Sherryl Clark#TalkingLocationWith... Sherryl Clark, author of Mad, Bad and Dead – Australia’s Bush and Outback.

The bush and the outback of Australia have long been the inspiration for stories. “The Drover’s Wife”, a short story by Henry Lawson was first published in 1892, and it told of a woman and her four children, alone and isolated in the bush, terrorised by a snake that is eventually killed by the woman and her dog.

In another story by Barbara Baynton, a woman with a baby is isolated way out in the bush and is eventually murdered by a passing swagman (vagrant). There has been no shortage over the years of novels and films that depict the bush and the outback as scary!

Yet Australia is a huge country, and “the bush” and “the outback” have myriad faces, with myriad landscapes. You can be deep in the rainforest in northern Queensland, or on a long straight road in the Northern Territory, or driving the winding Great Ocean Road in Victoria with its beaches and bays and rock formations. For contrasts, you only have to compare the cliffs and waterfalls of the Blue Mountains near Sydney, NSW, with the desert and rock formations near Coober Pedy in central Australia. Coober Pedy is so hot that many people
live underground. It’s why tourists love it – there is so much to see and everywhere is different.

One of the marvellous things in Australia is the unique wildlife. No other country has kangaroos or echidnas or wombats. Recent studies have shown that 60% of the world’s perching birds come from Australia. Twenty out of twenty-five of the world’s most venomous snakes live in Australia. Phew!

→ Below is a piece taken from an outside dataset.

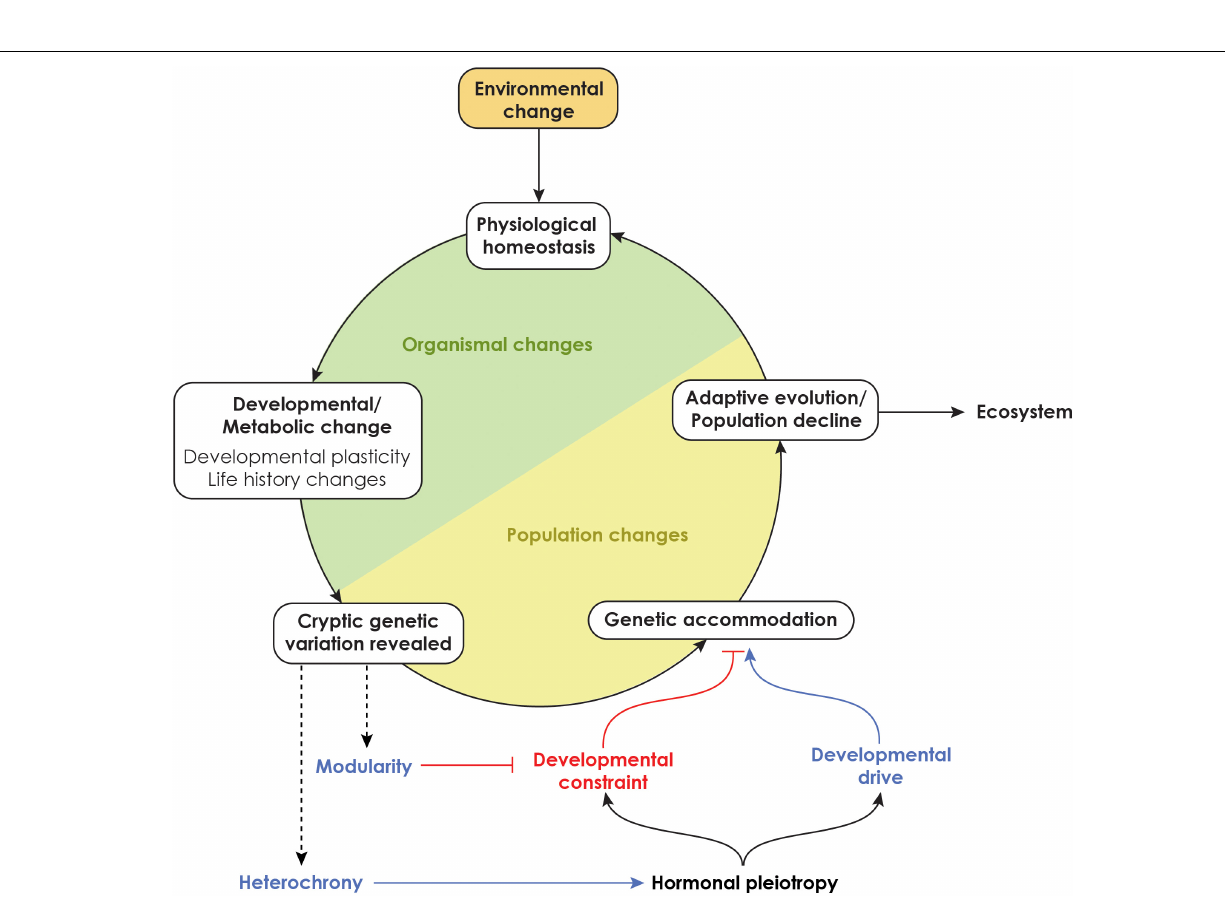
Frontiers in Ecology and Evolution |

When it came to the setting of my third Judi Westerholme novel, Mad, Bad and Dead, using the bush as part of the story was important. It’s so easy to get lost – much of the forest in this country is eucalypt trees, and they do tend to look the same. You can be going around in circles without realising, so if bushwalking (tramping) is your thing, you need to stay on the tracks.

 

But the prospect of seeing some of the wildlife is worth the walk, wherever you go. Bird watchers will be richly rewarded, whether it’s hearing a kookaburra with its raucous laugh or watching rainbow lorikeets squabbling over fruit. In Mad, Bad and Dead, a young girl hides in the bush very effectively. And when Judi goes to the local lookout hill, the bush below looks like a thick green quilt, impenetrable to the eye. However, below the canopy there is plenty to see. You could be walking along, hear a rustle in the undergrowth and look around to find an echidna determinedly scratching for bugs. Or a wallaby leap out of the undergrowth and bolt away. Judi herself lives near the bush and loves the solitude, but she also understands that it’s a place to hide and bury secrets. Her small town of Candlebark is one I invented, but like any Australian country town, it has an old pub with history and stories (some of which appeared in previous novels). Many pubs have accommodation and great food, and perhaps a ghost or two as well.

 

Judi and Andre have inherited the Candlebark pub, but it’s a bit off the beaten track, as Aussies say, so they struggle to make a living. Andre’s chef talents are the one thing that might save them, and having a great range of local wines to offer customers. It was fun to invent a few menus and use my waitressing experience to bring the pub bistro to life!